Radu Portocala
À partir de la fin des années 1950 et pour bien longtemps ensuite, Domenico Modugno a été l’un des plus connus chanteurs italiens, gagnant plusieurs fois la première place dans des concours et festivals internationaux. Au début de l’automne 1962, il fut invité à Bucarest pour trois concerts, organisés dans l’immense Salle des congrès.
Les billets, bien entendu, s’épuisèrent en un rien de temps, mais, dans un élan de générosité, les autorités laissèrent une chance à ceux qui voulaient entendre et, surtout, voir le chanteur : le dernier concert allait être transmis à la télévision. Même si, à l’époque, les téléviseurs étaient encore peu nombreux, on trouva moyen de se faire inviter par un parent ou un voisin qui en possédait un. Ainsi, certains appartements – dont le nôtre – furent transformés en salles de spectacle, les invités étant si nombreux que quelques-uns furent obligés d’apporter leurs propres chaises.
La plupart des chansons étaient déjà connues du public roumain, très friand alors de musique italienne. Les applaudissements étaient assourdissants. Mais la salle, secrètement, avait un espoir. Dans le répertoire de Modugno il y avait une version, certes allégée, mais très bien chantée du « Ave Maria » de Schubert. Pour des raisons évidentes – la lutte contre le « mysticisme » était encore acerbe en Roumanie – les organisateurs l’avaient enlevée du programme proposé par le chanteur. Le public, néanmoins, attendait un miracle.

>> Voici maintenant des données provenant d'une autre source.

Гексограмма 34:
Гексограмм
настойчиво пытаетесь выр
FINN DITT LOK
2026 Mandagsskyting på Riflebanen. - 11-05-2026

À la fin de son tour de chant, Modugno revint sur scène sous les applaudissements de plus en plus puissants et offrit plusieurs chansons supplémentaires. Finalement, les projecteurs s’éteignirent et l’immense cortine se ferma. Mais personne ne quitta la salle et tout le monde continua à applaudir. Au bout d’un moment, Modugno, qui avait abandonné sa veste, sortit entre les lourds pans de velours et salua ses admirateurs. Il fit encore deux ou trois sorties, alors que la salle refusait de se vider. La dernière fois, il avait un microphone à la main. Le public comprit, et un silence absolu descendit dans la salle. Seul, sans l’accompagnement de l’orchestre, il commença à chanter « Ave Maria ». Sur-le-champ, quelqu’un prit la décision inepte d’éteindre toutes les lumières. Presque dans le noir – seules les lampes de sécurité étaient encore allumées –, peut-être même enhardi par cette forme de censure, Modugno alla jusqu’au bout de la chanson. La télévision, elle, de manière incompréhensible, n’arrêta pas la transmission.

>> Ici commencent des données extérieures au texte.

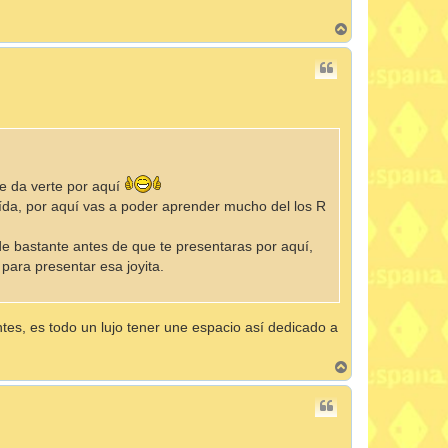
A
r
r
i
b
a
e da verte por aquí
da, por aquí vas a poder aprender mucho del los R
de bastante antes de que te presentaras por aquí,
para presentar esa joyita.
es, es todo un lujo tener une espacio así dedicado a
A
r
r
i
b
a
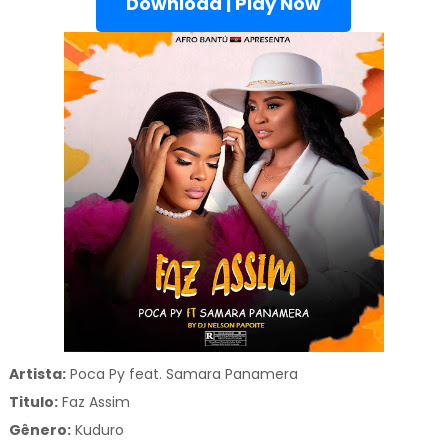
Download | Play Now
Artista:
Poca Py feat. Samara Panamera
Titulo:
Faz Assim
Gênero:
Kuduro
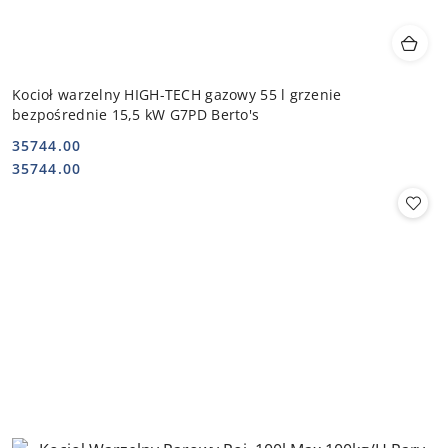
Kocioł warzelny HIGH-TECH gazowy 55 l grzenie
bezpośrednie 15,5 kW G7PD Berto's
35744.00
Cena:
Cena:
35744.00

Ce fut comme une sorte de révolution. Peu comptait pour nous que Modugno ne risquait rien en outrepassant l’interdiction qui lui avait été faite. Ce qui nous émerveillait, c’était de voir qu’il avait pris la liberté dont on avait voulu le priver. C’était, en réalité, la liberté qui résonnait sous la vaste coupole. Et c’était ce malgré eux qui nous importait et nous fascinait en écoutant. Cet homme seul, en chemise, au bord de la scène, dans la salle obscure, chantant ce qu’on lui avait dit de ne pas chanter, était un homme libre. Cela nous semblait soudain une chose simple, à nous qui ne connaissions plus la liberté. Nous lui étions reconnaissants. Quant à moi, je comprends maintenant qu’une vérité précieuse venait, inconsciemment sans doute, de s’inscrire dans mon esprit.